- INSTRUCTIONS FOR THE TASK
Among the entries below, how many lines have the word "like"? Answer only with the number.

- PROVIDED RECORDS
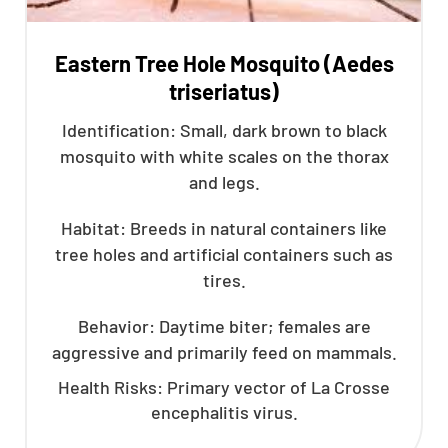
Eastern Tree Hole Mosquito (Aedes
triseriatus)
Identification: Small, dark brown to black
mosquito with white scales on the thorax
and legs.
Habitat: Breeds in natural containers like
tree holes and artificial containers such as
tires.
Behavior: Daytime biter; females are
aggressive and primarily feed on mammals.
Health Risks: Primary vector of La Crosse
encephalitis virus.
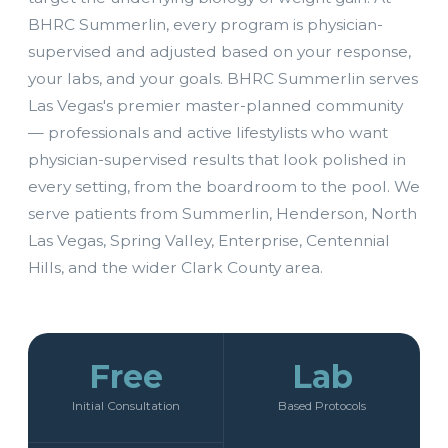
BHRC Summerlin, every program is physician-
supervised and adjusted based on your response,
your labs, and your goals. BHRC Summerlin serves
Las Vegas's premier master-planned community
— professionals and active lifestylists who want
physician-supervised results that look polished in
every setting, from the boardroom to the pool. We
serve patients from Summerlin, Henderson, North
Las Vegas, Spring Valley, Enterprise, Centennial
Hills, and the wider Clark County area.
Free
Lab
Initial Consultation
Based Protocols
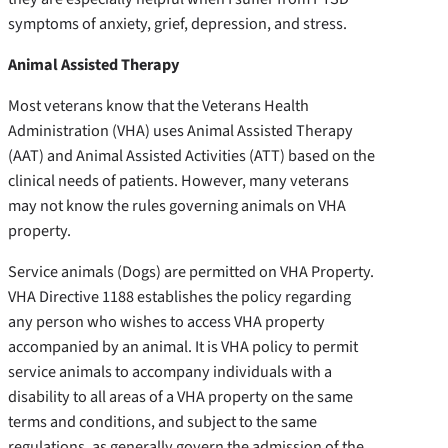
symptoms of anxiety, grief, depression, and stress.
Animal Assisted Therapy
Most veterans know that the Veterans Health
Administration (VHA) uses Animal Assisted Therapy
(AAT) and Animal Assisted Activities (ATT) based on the
clinical needs of patients. However, many veterans
may not know the rules governing animals on VHA
property.
Service animals (Dogs) are permitted on VHA Property.
VHA Directive 1188 establishes the policy regarding
any person who wishes to access VHA property
accompanied by an animal. It is VHA policy to permit
service animals to accompany individuals with a
disability to all areas of a VHA property on the same
terms and conditions, and subject to the same
regulations, as generally govern the admission of the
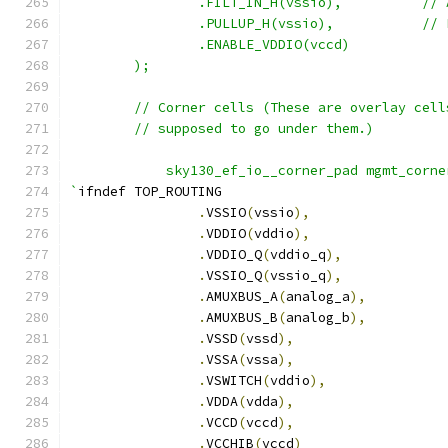
		.FILT_IN_
		.PULLUP_
		.ENABLE_VDDIO(vccd)
    	);
	// Corner cells (These are overlay cel
    	// supposed to go under them.)
	    sky130_ef_io__corner_pad mgmt_corne
`
ifndef TOP_ROUTING
.
VSSIO
(
vssio
),
.
VDDIO
(
vddio
),
.
VDDIO_Q
(
vddio_q
),
.
VSSIO_Q
(
vssio_q
),
.
AMUXBUS_A
(
analog_a
),
.
AMUXBUS_B
(
analog_b
),
.
VSSD
(
vssd
),
.
VSSA
(
vssa
),
.
VSWITCH
(
vddio
),
.
VDDA
(
vdda
),
.
VCCD
(
vccd
),
.
VCCHIB
(
vccd
)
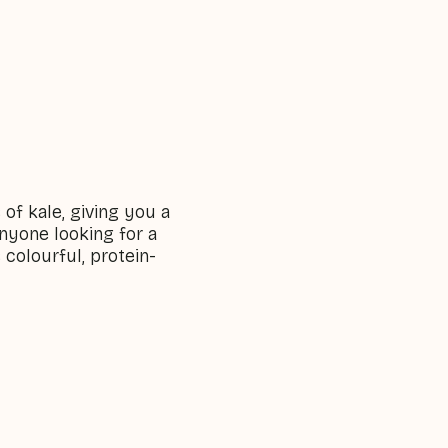
of kale, giving you a
 anyone looking for a
 colourful, protein-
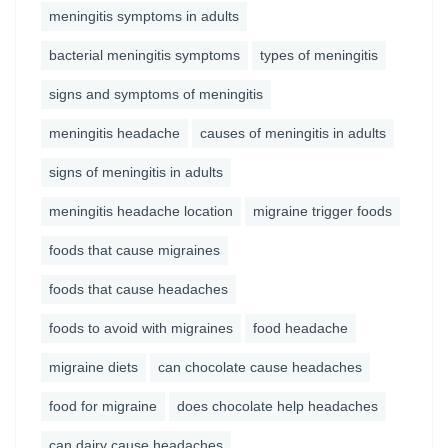
meningitis symptoms in adults
bacterial meningitis symptoms
types of meningitis
signs and symptoms of meningitis
meningitis headache
causes of meningitis in adults
signs of meningitis in adults
meningitis headache location
migraine trigger foods
foods that cause migraines
foods that cause headaches
foods to avoid with migraines
food headache
migraine diets
can chocolate cause headaches
food for migraine
does chocolate help headaches
can dairy cause headaches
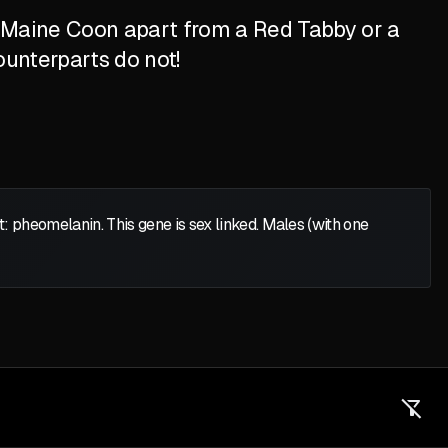
d Maine Coon apart from a Red Tabby or a
ounterparts do not!
heomelanin. This gene is sex linked. Males (with one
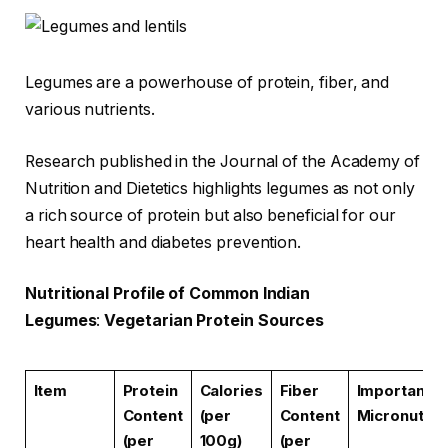
Legumes are a powerhouse of protein, fiber, and
various nutrients.
Research published in the Journal of the Academy of
Nutrition and Dietetics highlights legumes as not only
a rich source of protein but also beneficial for our
heart health and diabetes prevention.
Nutritional Profile of Common Indian
Legumes
:
Vegetarian Protein Sources
Item
Protein
Calories
Fiber
Important
Content
(per
Content
Micronutrie
(per
100g)
(per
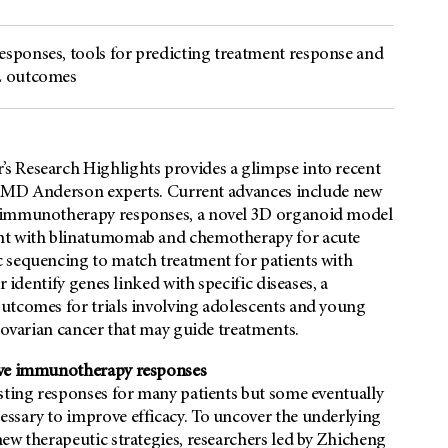
sponses, tools for predicting treatment response and
LL outcomes
s Research Highlights provides a glimpse into recent
rom MD Anderson experts. Current advances include new
e immunotherapy responses, a novel 3D organoid model
ent with blinatumomab and chemotherapy for acute
 sequencing to match treatment for patients with
 identify genes linked with specific diseases, a
utcomes for trials involving adolescents and young
f ovarian cancer that may guide treatments.
rove immunotherapy responses
lasting responses for many patients but some eventually
ssary to improve efficacy. To uncover the underlying
ew therapeutic strategies, researchers led by Zhicheng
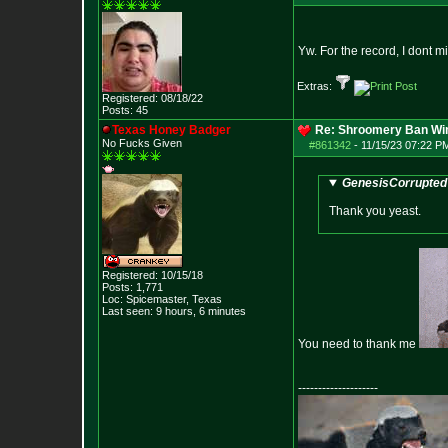
Yw. For the record, I dont 
Extras:
Registered: 08/18/22
Posts:
45
Texas Honey Badger
Re: Shroomery Ban Win
No Fucks Given
#861342
-
11/15/23 07:22 P
GenesisCorrupted 
Thank you yeast.
Registered: 10/15/18
Posts:
1,771
Loc: Spicemaster, Texas
Last seen: 9 hours, 6 minutes
You need to thank me
--------------------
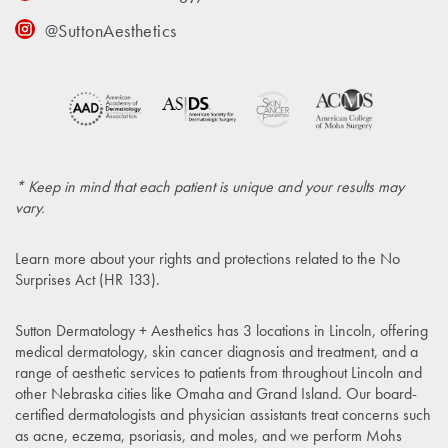
@SuttonAesthetics
* Keep in mind that each patient is unique and your results may
vary.
Learn more about your rights and protections related to the
No
Surprises Act (HR 133)
.
Sutton Dermatology + Aesthetics has 3 locations in Lincoln, offering
medical dermatology, skin cancer diagnosis and treatment, and a
range of aesthetic services to patients from throughout Lincoln and
other Nebraska cities like Omaha and Grand Island. Our board-
certified dermatologists and physician assistants treat concerns such
as acne, eczema, psoriasis, and moles, and we perform Mohs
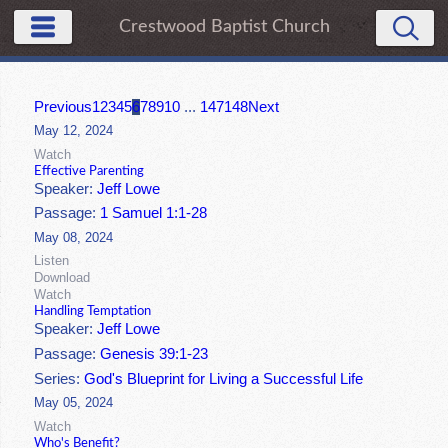
Crestwood Baptist Church
Previous
1
2
3
4
5
6
7
8
9
10
...
147
148
Next
May 12, 2024
Watch
Effective Parenting
Speaker:
Jeff Lowe
Passage:
1 Samuel 1:1-28
May 08, 2024
Listen
Download
Watch
Handling Temptation
Speaker:
Jeff Lowe
Passage:
Genesis 39:1-23
Series:
God's Blueprint for Living a Successful Life
May 05, 2024
Watch
Who's Benefit?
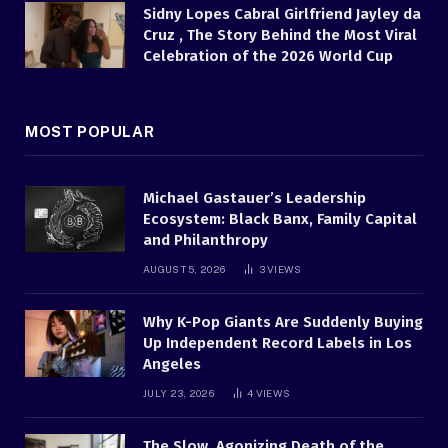
Sidny Lopes Cabral Girlfriend Jayley da
Cruz , The Story Behind the Most Viral
Celebration of the 2026 World Cup
MOST POPULAR
Michael Gastauer’s Leadership
Ecosystem: Black Banx, Family Capital
and Philanthropy
AUGUST 5, 2026
3
VIEWS
Why K-Pop Giants Are Suddenly Buying
Up Independent Record Labels in Los
Angeles
JULY 23, 2026
4
VIEWS
The Slow, Agonizing Death of the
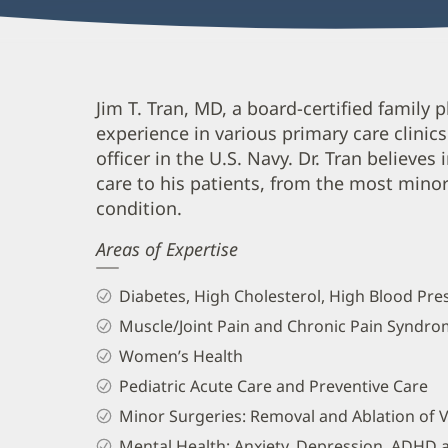
Jim
Jim T. Tran, MD, a board-certified family p
experience in various primary care clinic
Tran,
officer in the U.S. Navy. Dr. Tran believes 
MD
care to his patients, from the most mino
Biography
condition.
and
Areas of Expertise
Info
Diabetes, High Cholesterol, High Blood P
Muscle/Joint Pain and Chronic Pain Syndr
Women’s Health
Pediatric Acute Care and Preventive Care
Minor Surgeries: Removal and Ablation of V
Mental Health: Anxiety, Depression, ADHD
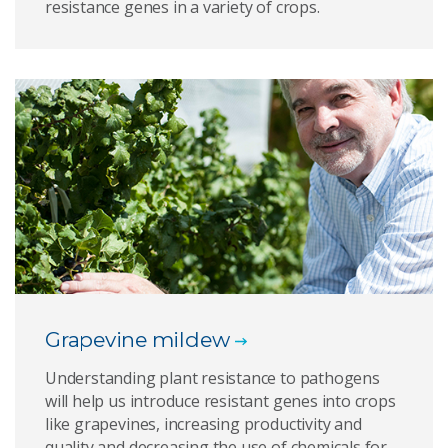
resistance genes in a variety of crops.
Grapevine mildew
Understanding plant resistance to pathogens
will help us introduce resistant genes into crops
like grapevines, increasing productivity and
quality and decreasing the use of chemicals for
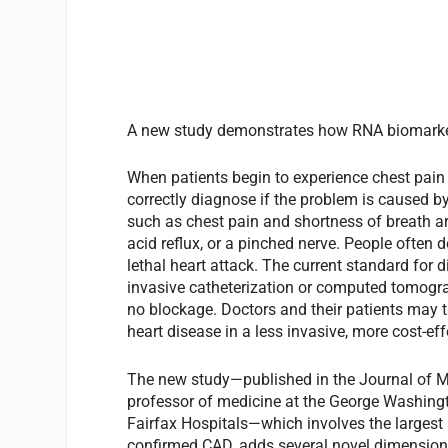
A new study demonstrates how RNA biomarke
When patients begin to experience chest pain 
correctly diagnose if the problem is caused b
such as chest pain and shortness of breath 
acid reflux, or a pinched nerve. People often d
lethal heart attack. The current standard for 
invasive catheterization or computed tomogra
no blockage. Doctors and their patients may th
heart disease in a less invasive, more cost-ef
The new study—published in the Journal of Mo
professor of medicine at the George Washing
Fairfax Hospitals—which involves the largest
confirmed CAD, adds several novel dimensions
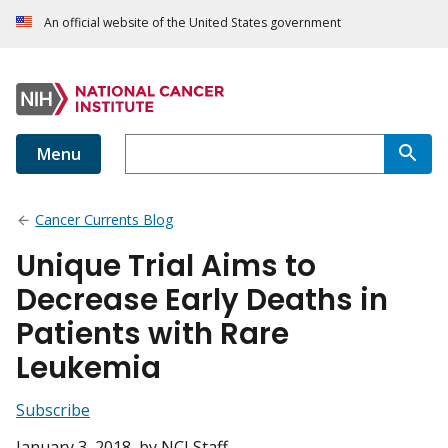
An official website of the United States government
Menu
Cancer Currents Blog
Unique Trial Aims to
Decrease Early Deaths in
Patients with Rare
Leukemia
Subscribe
January 3, 2018
, by NCI Staff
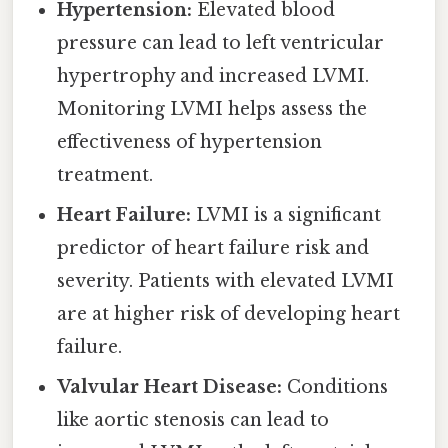
Hypertension:
Elevated blood
pressure can lead to left ventricular
hypertrophy and increased LVMI.
Monitoring LVMI helps assess the
effectiveness of hypertension
treatment.
Heart Failure:
LVMI is a significant
predictor of heart failure risk and
severity. Patients with elevated LVMI
are at higher risk of developing heart
failure.
Valvular Heart Disease:
Conditions
like aortic stenosis can lead to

- TASK RESULT
4